**About this task:** Work through the data line by line, gathering every line that has the word "échographies".

============================================================

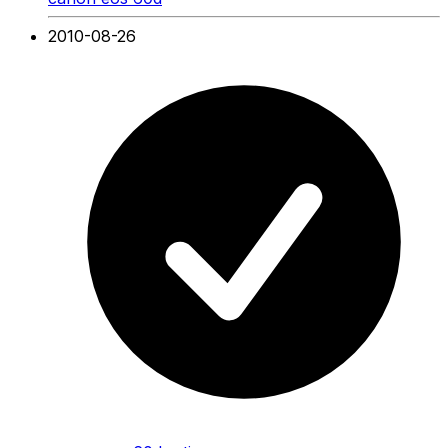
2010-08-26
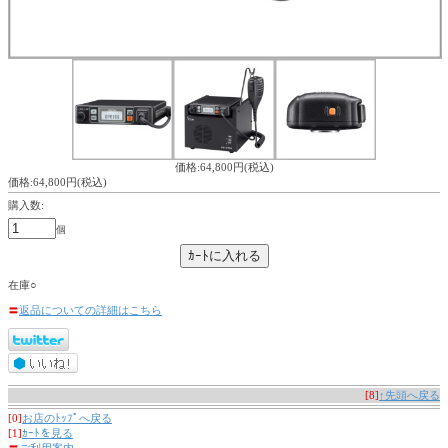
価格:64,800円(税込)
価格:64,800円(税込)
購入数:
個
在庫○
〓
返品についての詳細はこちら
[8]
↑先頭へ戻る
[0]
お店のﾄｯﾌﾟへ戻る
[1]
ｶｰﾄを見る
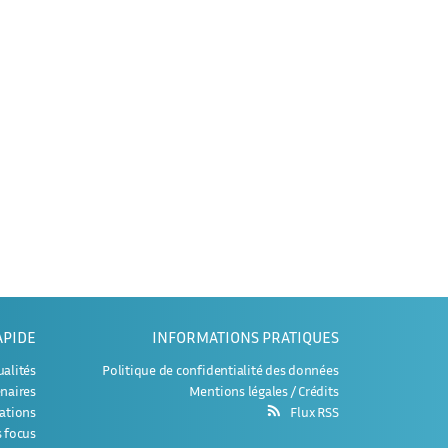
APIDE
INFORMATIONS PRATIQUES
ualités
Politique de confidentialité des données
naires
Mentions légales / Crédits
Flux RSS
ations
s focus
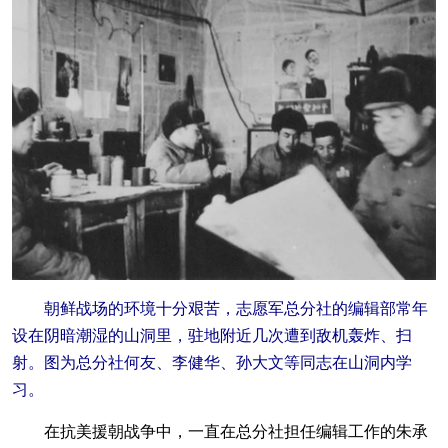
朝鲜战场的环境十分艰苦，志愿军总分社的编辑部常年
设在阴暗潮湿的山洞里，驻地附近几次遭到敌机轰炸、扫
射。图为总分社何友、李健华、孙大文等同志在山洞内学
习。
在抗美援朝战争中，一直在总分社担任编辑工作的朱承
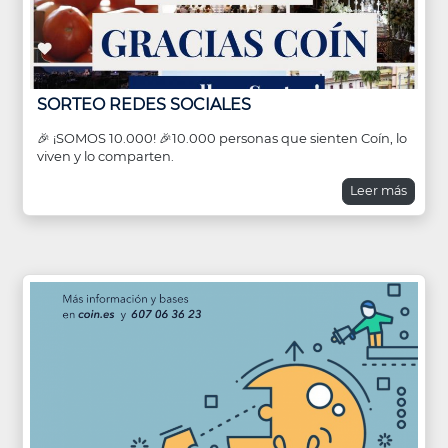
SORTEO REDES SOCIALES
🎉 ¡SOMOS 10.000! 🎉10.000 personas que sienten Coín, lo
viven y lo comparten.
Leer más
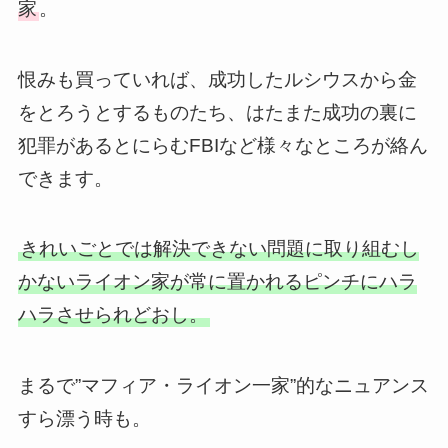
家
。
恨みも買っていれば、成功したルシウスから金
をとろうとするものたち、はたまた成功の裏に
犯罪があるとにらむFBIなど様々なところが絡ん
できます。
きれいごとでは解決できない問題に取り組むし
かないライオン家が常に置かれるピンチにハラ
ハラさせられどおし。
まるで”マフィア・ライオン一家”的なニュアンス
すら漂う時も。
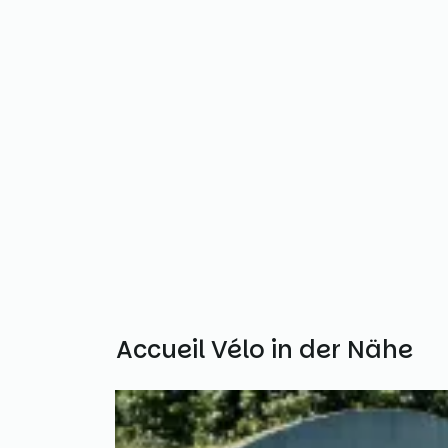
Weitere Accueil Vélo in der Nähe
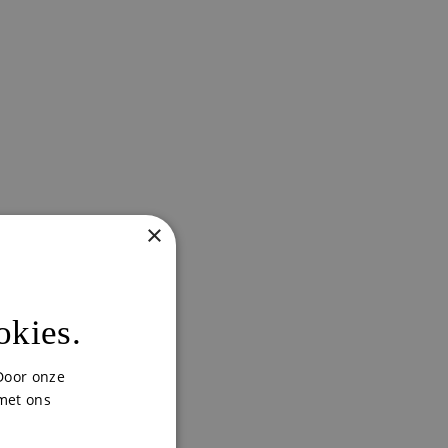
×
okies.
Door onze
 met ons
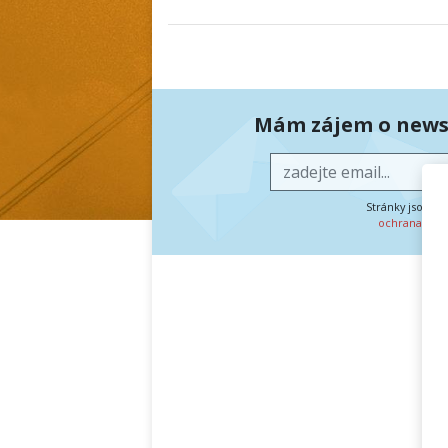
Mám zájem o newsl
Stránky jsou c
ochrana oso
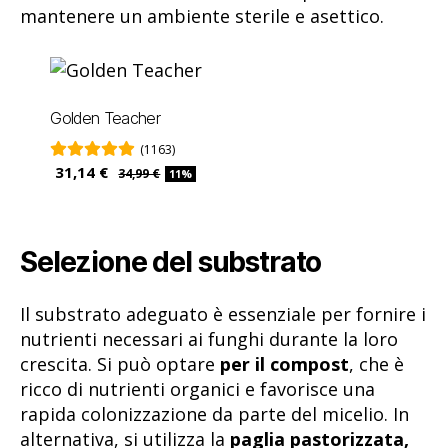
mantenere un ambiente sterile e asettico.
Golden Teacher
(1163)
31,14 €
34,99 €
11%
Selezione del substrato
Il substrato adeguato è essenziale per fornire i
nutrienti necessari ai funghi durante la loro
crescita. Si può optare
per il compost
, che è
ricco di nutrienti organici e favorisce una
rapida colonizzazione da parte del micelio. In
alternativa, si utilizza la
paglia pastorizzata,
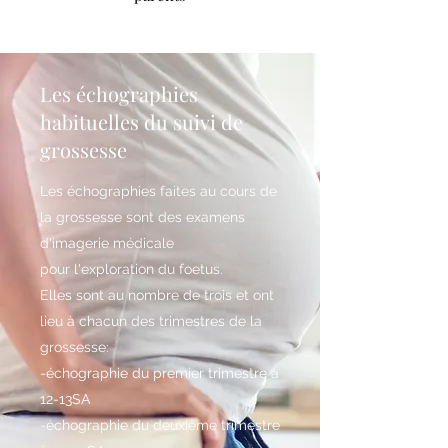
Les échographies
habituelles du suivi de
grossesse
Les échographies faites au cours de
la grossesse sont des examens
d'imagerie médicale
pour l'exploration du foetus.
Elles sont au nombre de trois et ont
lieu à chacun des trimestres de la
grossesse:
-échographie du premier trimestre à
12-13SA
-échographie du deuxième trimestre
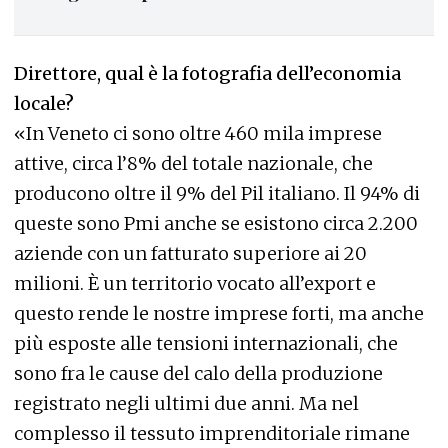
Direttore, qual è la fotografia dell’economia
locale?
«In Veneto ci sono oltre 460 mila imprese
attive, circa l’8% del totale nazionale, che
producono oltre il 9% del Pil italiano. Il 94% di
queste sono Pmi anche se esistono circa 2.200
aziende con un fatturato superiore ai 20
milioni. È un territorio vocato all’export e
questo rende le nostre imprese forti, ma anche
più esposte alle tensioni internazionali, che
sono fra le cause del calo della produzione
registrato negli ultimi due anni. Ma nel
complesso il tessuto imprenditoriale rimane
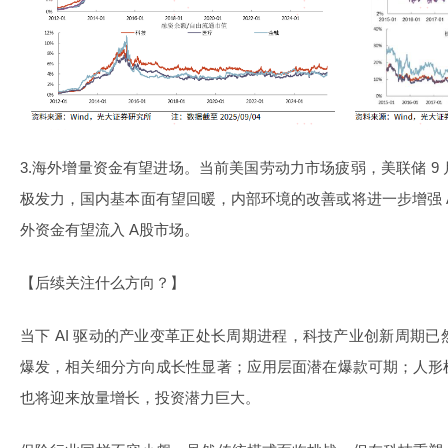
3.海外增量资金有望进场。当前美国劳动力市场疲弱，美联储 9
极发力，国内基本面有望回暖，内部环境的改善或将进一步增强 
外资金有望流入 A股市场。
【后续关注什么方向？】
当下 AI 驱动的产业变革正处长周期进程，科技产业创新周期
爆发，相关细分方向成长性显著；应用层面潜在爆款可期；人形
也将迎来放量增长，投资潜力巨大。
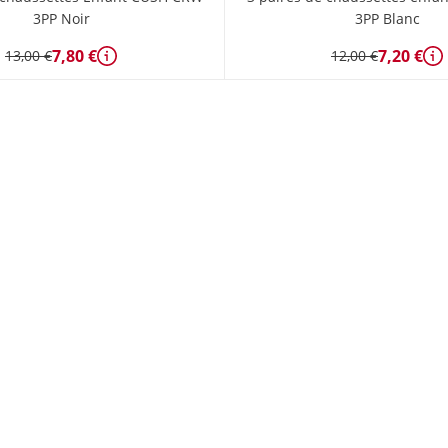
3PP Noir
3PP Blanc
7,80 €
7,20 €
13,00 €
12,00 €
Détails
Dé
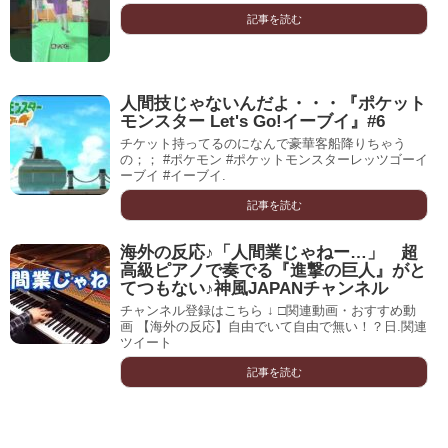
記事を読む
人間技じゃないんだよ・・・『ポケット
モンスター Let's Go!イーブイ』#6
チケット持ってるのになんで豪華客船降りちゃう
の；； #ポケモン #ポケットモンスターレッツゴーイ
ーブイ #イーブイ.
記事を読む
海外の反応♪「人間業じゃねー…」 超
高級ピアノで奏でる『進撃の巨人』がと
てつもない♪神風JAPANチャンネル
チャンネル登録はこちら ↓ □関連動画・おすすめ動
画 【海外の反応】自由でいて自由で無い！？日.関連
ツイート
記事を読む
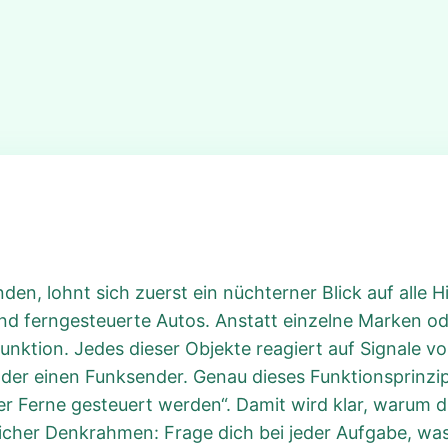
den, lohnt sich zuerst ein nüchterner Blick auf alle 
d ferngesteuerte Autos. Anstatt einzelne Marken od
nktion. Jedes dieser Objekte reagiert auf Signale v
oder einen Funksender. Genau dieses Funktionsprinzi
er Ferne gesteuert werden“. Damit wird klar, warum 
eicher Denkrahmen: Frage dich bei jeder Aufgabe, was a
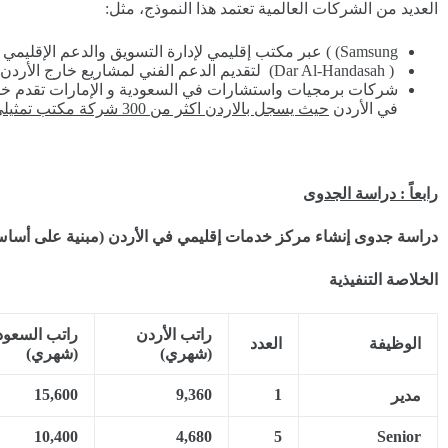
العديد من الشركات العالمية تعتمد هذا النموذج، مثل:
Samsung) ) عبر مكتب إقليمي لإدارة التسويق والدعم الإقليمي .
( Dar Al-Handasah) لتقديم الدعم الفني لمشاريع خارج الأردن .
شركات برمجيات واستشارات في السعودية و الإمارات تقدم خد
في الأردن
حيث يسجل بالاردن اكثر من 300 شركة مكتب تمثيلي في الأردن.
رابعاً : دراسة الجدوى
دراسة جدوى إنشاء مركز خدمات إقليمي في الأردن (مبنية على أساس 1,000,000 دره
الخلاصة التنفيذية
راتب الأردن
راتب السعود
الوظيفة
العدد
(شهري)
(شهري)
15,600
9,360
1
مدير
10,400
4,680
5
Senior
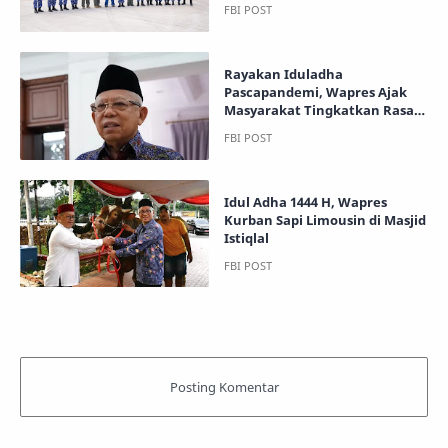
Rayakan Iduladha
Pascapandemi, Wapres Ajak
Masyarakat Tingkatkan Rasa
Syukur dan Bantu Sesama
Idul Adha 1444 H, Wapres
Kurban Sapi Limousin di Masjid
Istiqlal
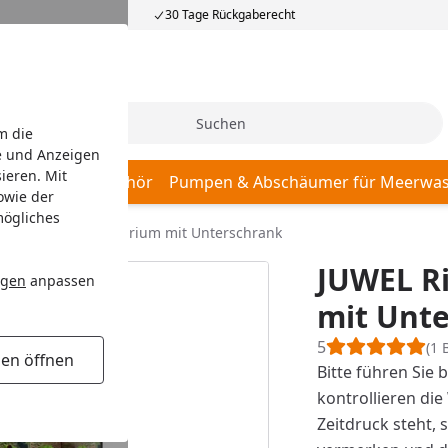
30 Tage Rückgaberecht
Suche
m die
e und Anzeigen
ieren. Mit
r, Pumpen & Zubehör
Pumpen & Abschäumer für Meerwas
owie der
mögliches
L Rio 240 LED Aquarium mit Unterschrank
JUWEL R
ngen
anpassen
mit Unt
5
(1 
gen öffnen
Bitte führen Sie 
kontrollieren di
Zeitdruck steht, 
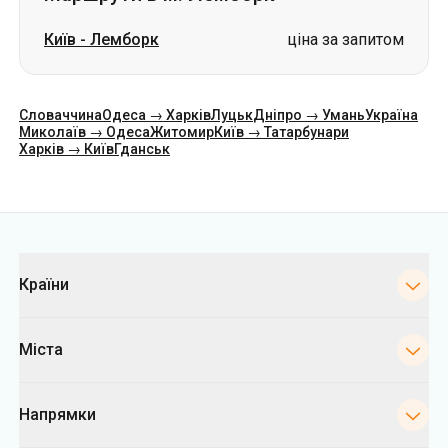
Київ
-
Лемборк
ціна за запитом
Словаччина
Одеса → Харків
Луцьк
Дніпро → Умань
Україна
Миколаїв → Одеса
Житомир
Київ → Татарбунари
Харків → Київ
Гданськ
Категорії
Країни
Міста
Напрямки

============================================================

**Answer below:**
Les échographies
Les échographies faites au cours de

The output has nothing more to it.